Camera settings data:
>>

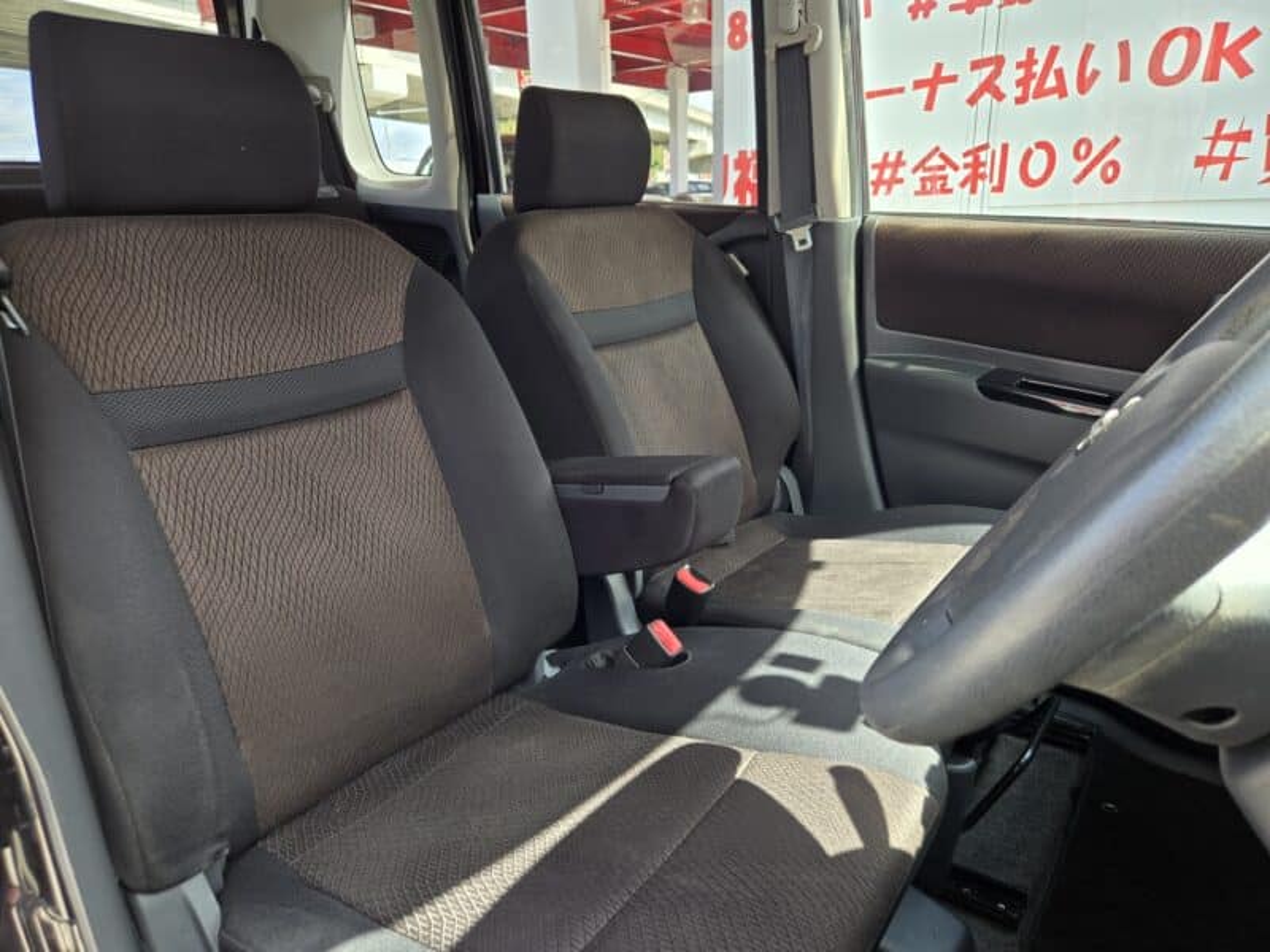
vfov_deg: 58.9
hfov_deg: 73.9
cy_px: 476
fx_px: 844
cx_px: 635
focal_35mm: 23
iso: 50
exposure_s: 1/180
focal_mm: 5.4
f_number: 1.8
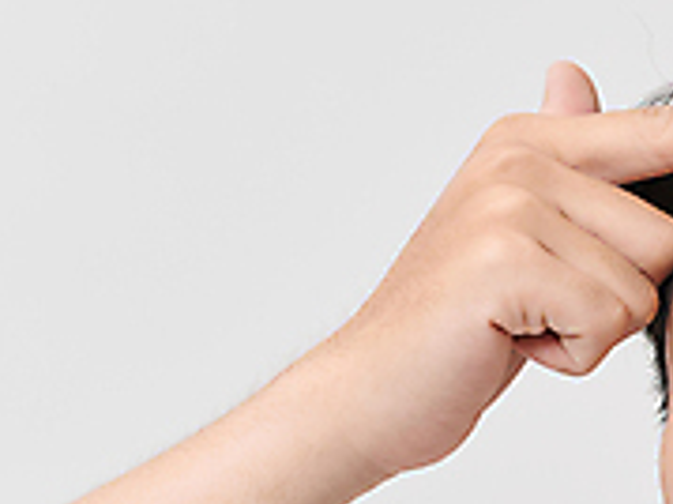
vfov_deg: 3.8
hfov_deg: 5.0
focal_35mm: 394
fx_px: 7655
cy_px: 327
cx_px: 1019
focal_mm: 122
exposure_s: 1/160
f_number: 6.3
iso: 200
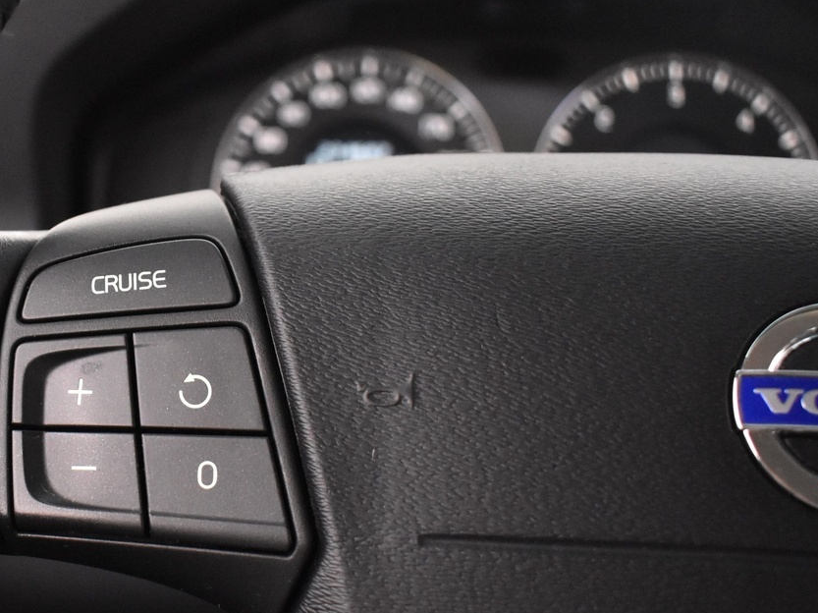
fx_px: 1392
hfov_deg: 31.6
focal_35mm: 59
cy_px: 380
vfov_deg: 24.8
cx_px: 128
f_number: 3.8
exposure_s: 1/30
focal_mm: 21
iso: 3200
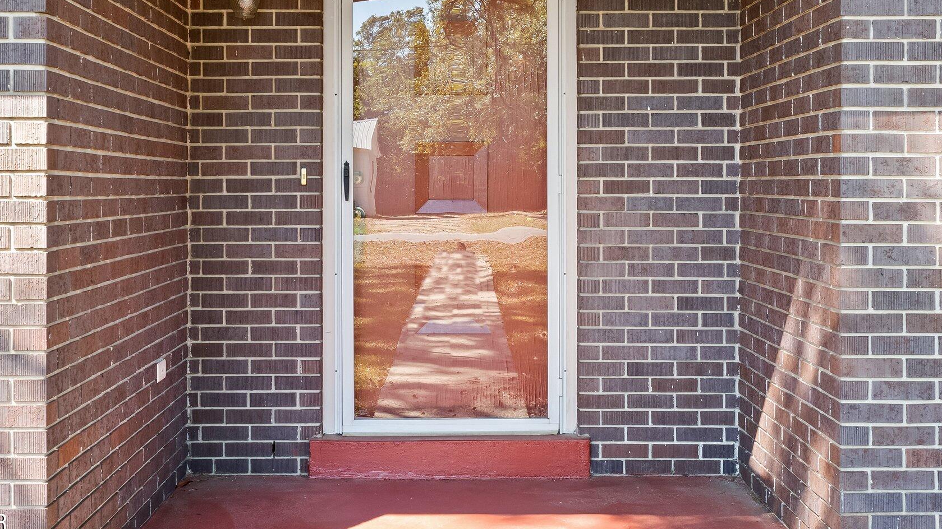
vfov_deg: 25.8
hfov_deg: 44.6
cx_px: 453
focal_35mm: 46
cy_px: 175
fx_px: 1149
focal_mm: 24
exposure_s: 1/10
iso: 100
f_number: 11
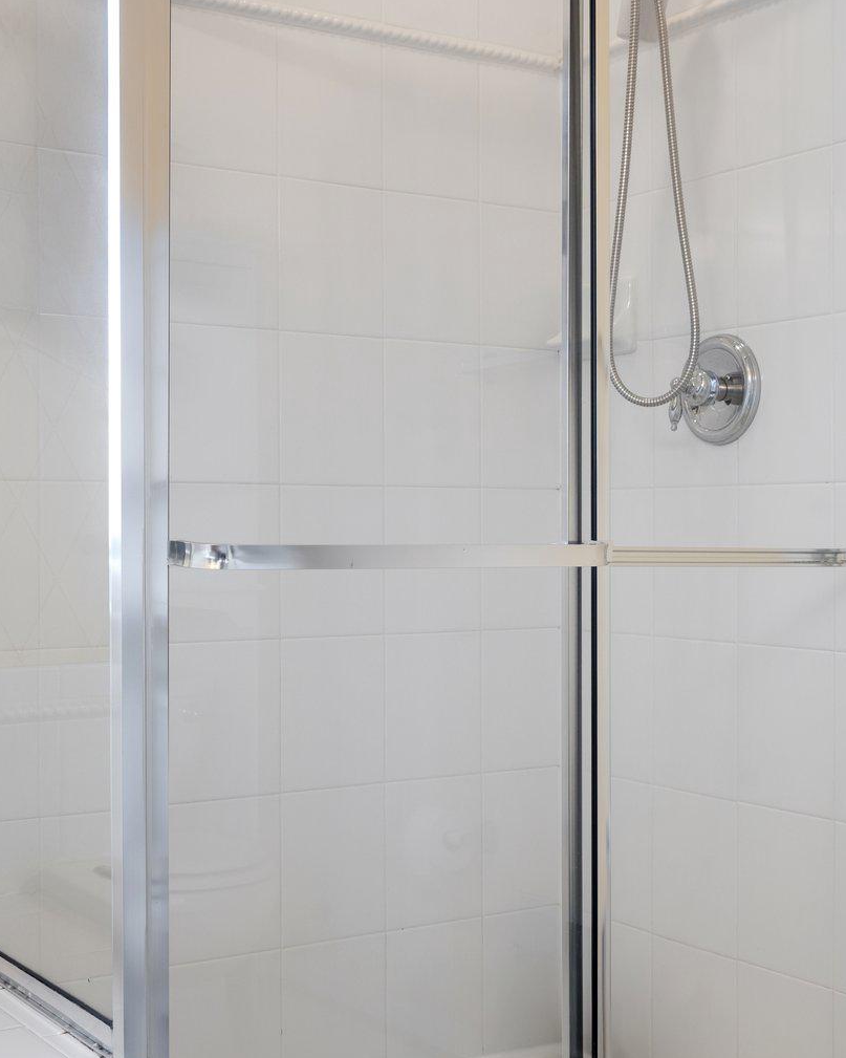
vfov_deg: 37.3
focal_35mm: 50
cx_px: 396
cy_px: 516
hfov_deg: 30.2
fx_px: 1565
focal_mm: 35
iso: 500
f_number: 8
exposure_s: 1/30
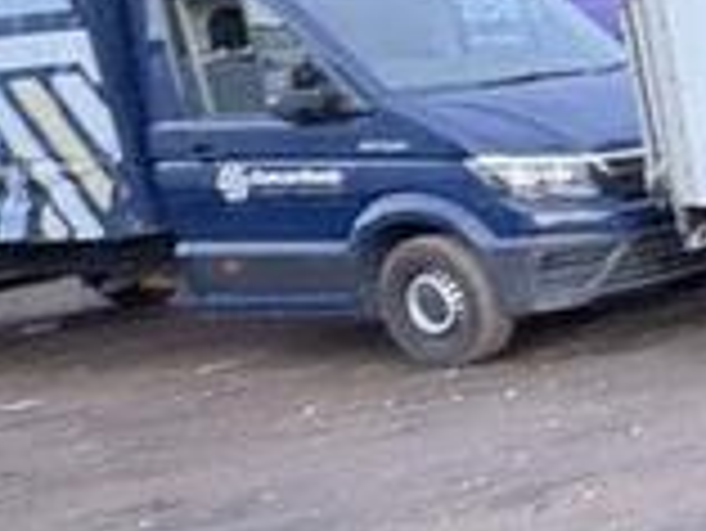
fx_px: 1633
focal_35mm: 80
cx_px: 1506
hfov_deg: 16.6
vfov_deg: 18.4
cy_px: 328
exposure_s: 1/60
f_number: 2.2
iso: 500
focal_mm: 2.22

<<

#### ASSIGNMENT
For this exercise, retype the data above exactly and skip every image.

#### YOUR SOLUTION
vfov_deg: 58.9
hfov_deg: 73.9
cy_px: 476
fx_px: 844
cx_px: 635
focal_35mm: 23
iso: 50
exposure_s: 1/180
focal_mm: 5.4
f_number: 1.8
vfov_deg: 3.8
hfov_deg: 5.0
focal_35mm: 394
fx_px: 7655
cy_px: 327
cx_px: 1019
focal_mm: 122
exposure_s: 1/160
f_number: 6.3
iso: 200
fx_px: 1392
hfov_deg: 31.6
focal_35mm: 59
cy_px: 380
vfov_deg: 24.8
cx_px: 128
f_number: 3.8
exposure_s: 1/30
focal_mm: 21
iso: 3200
vfov_deg: 25.8
hfov_deg: 44.6
cx_px: 453
focal_35mm: 46
cy_px: 175
fx_px: 1149
focal_mm: 24
exposure_s: 1/10
iso: 100
f_number: 11
vfov_deg: 37.3
focal_35mm: 50
cx_px: 396
cy_px: 516
hfov_deg: 30.2
fx_px: 1565
focal_mm: 35
iso: 500
f_number: 8
exposure_s: 1/30
fx_px: 1633
focal_35mm: 80
cx_px: 1506
hfov_deg: 16.6
vfov_deg: 18.4
cy_px: 328
exposure_s: 1/60
f_number: 2.2
iso: 500
focal_mm: 2.22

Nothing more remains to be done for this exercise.